▸ **WHAT THE EXERCISE ASKS**
Set down the lines below word for word, leaving the pictures out of your answer.
--- start STORED ROWS ---
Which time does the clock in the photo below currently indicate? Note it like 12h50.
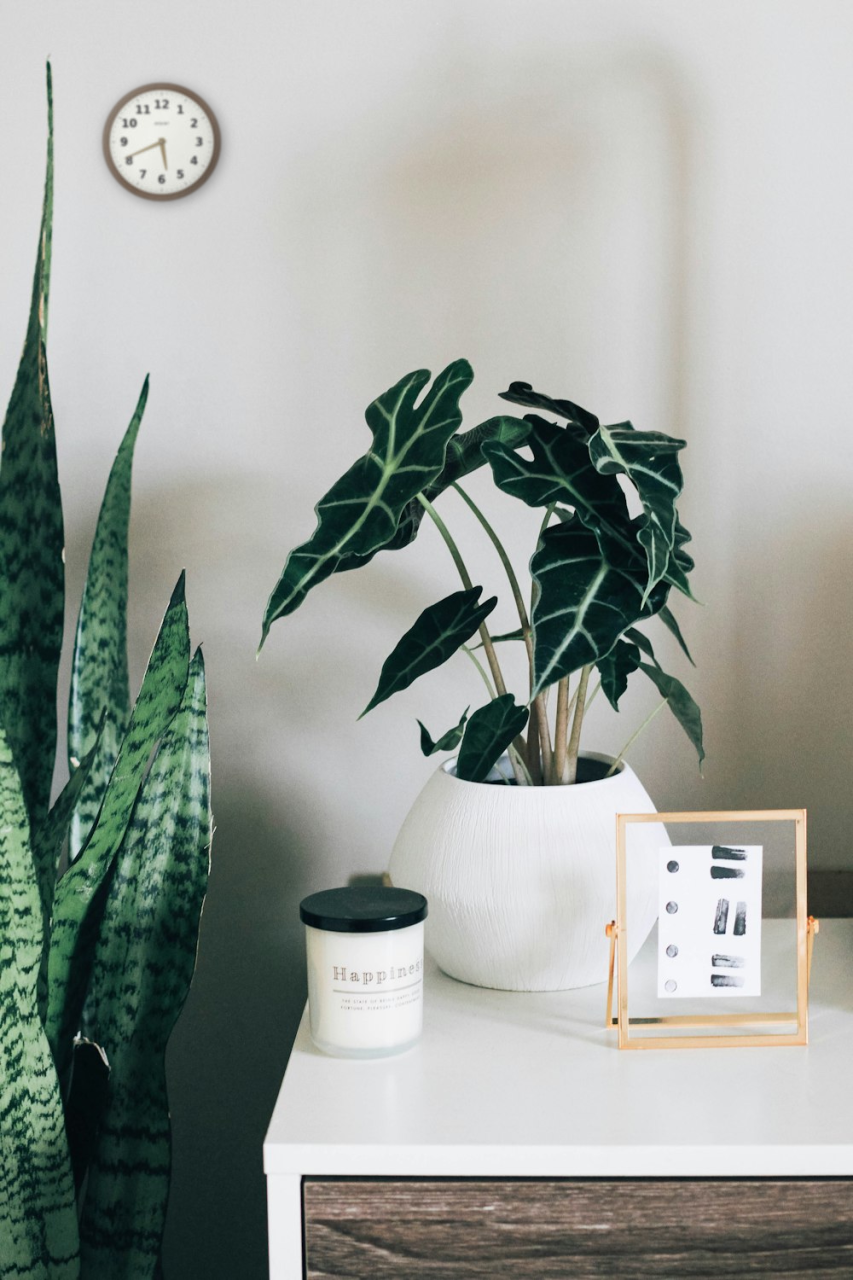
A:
5h41
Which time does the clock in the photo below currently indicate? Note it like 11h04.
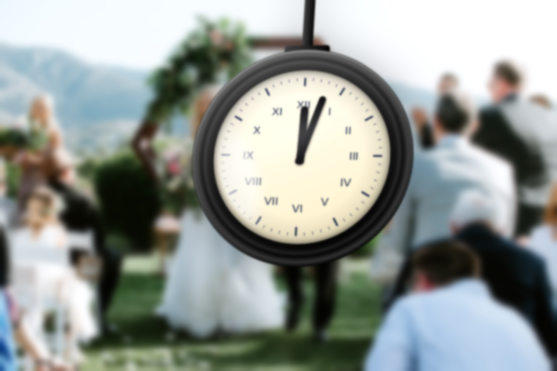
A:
12h03
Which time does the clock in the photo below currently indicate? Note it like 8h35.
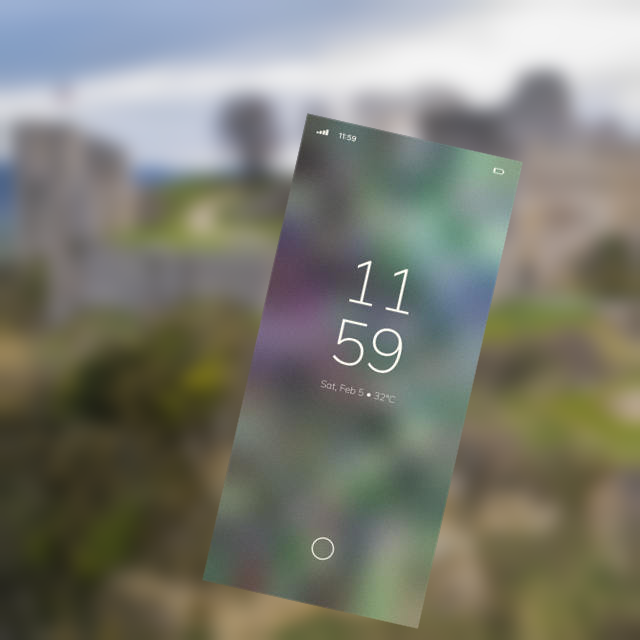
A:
11h59
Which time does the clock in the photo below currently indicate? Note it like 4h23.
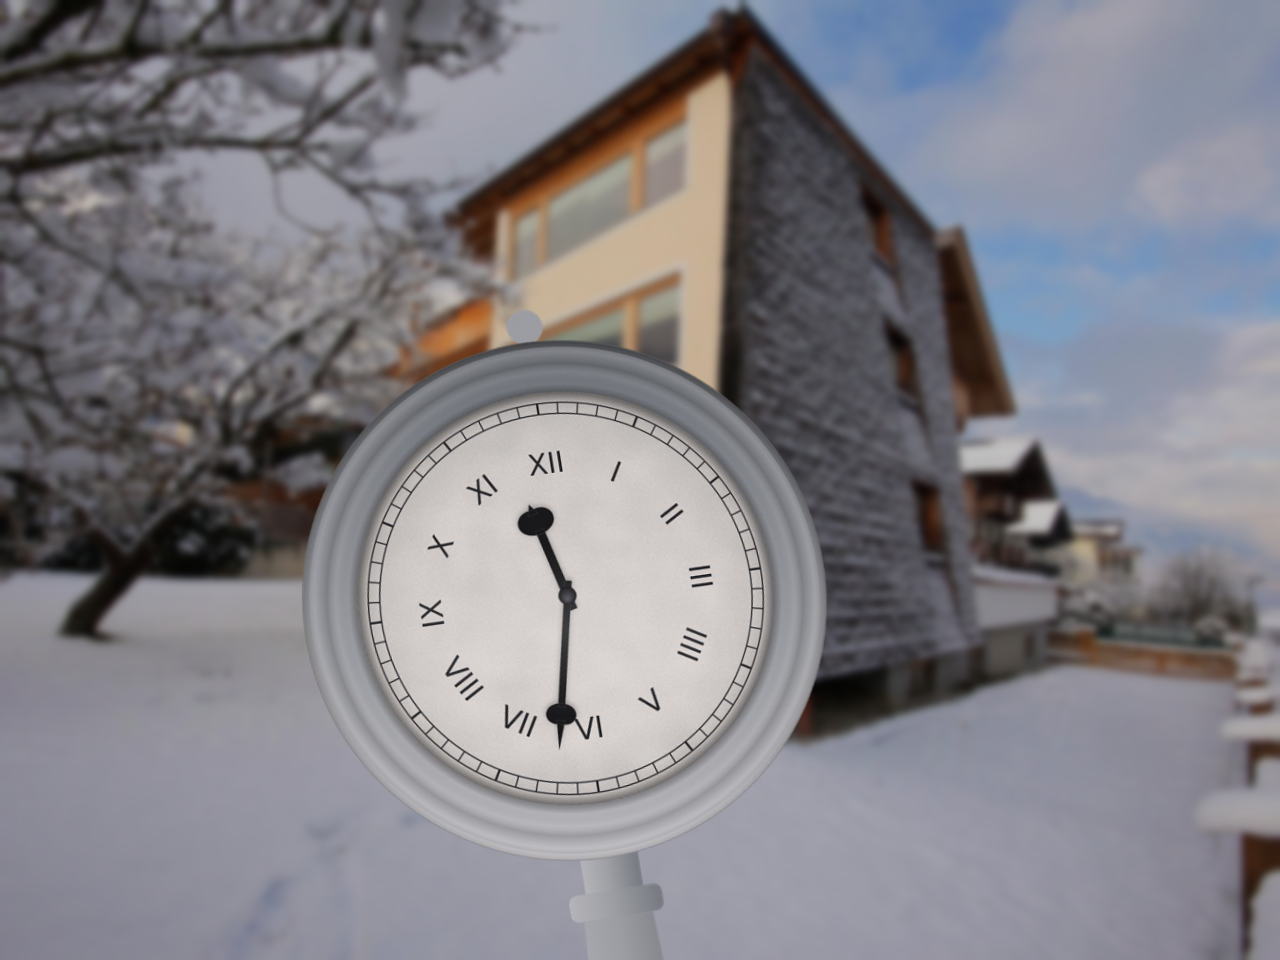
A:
11h32
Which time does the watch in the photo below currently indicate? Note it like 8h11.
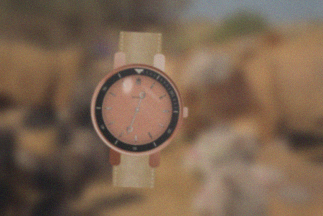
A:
12h33
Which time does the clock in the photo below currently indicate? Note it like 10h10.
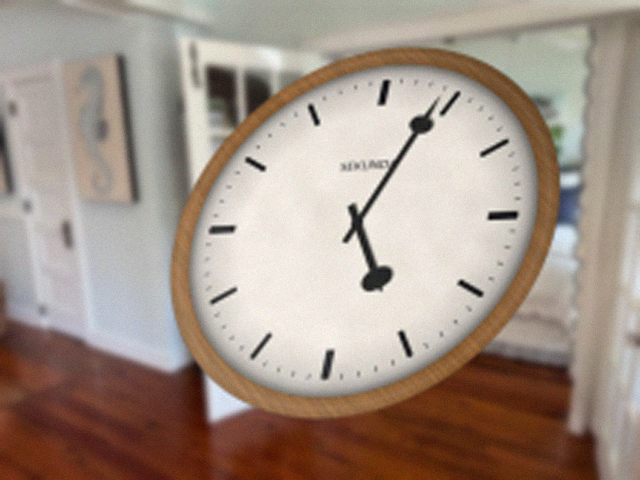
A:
5h04
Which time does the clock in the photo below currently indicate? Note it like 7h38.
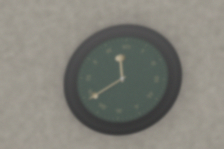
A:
11h39
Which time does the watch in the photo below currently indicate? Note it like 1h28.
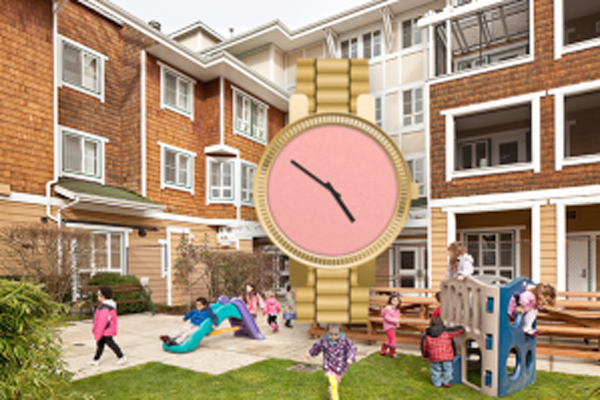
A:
4h51
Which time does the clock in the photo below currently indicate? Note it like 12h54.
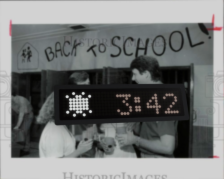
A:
3h42
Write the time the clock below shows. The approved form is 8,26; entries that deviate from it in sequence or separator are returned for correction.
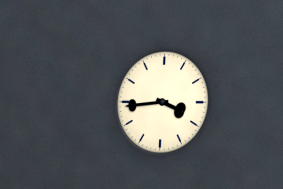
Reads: 3,44
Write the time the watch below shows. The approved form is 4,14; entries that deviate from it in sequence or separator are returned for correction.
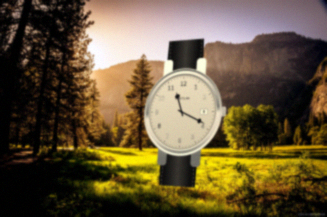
--- end STORED ROWS ---
▸ **TASK OUTPUT**
Which time does the clock in the photo below currently indicate? Note it like 12h50.
A:
5h41
Which time does the clock in the photo below currently indicate? Note it like 11h04.
A:
12h03
Which time does the clock in the photo below currently indicate? Note it like 8h35.
A:
11h59
Which time does the clock in the photo below currently indicate? Note it like 4h23.
A:
11h32
Which time does the watch in the photo below currently indicate? Note it like 8h11.
A:
12h33
Which time does the clock in the photo below currently indicate? Note it like 10h10.
A:
5h04
Which time does the clock in the photo below currently indicate? Note it like 7h38.
A:
11h39
Which time does the watch in the photo below currently indicate? Note it like 1h28.
A:
4h51
Which time does the clock in the photo below currently indicate? Note it like 12h54.
A:
3h42
Write the time the clock below shows. The approved form is 8,26; entries that deviate from it in sequence or separator are returned for correction.
Reads: 3,44
Write the time the watch below shows. The approved form is 4,14; entries that deviate from it in sequence or separator are returned for correction.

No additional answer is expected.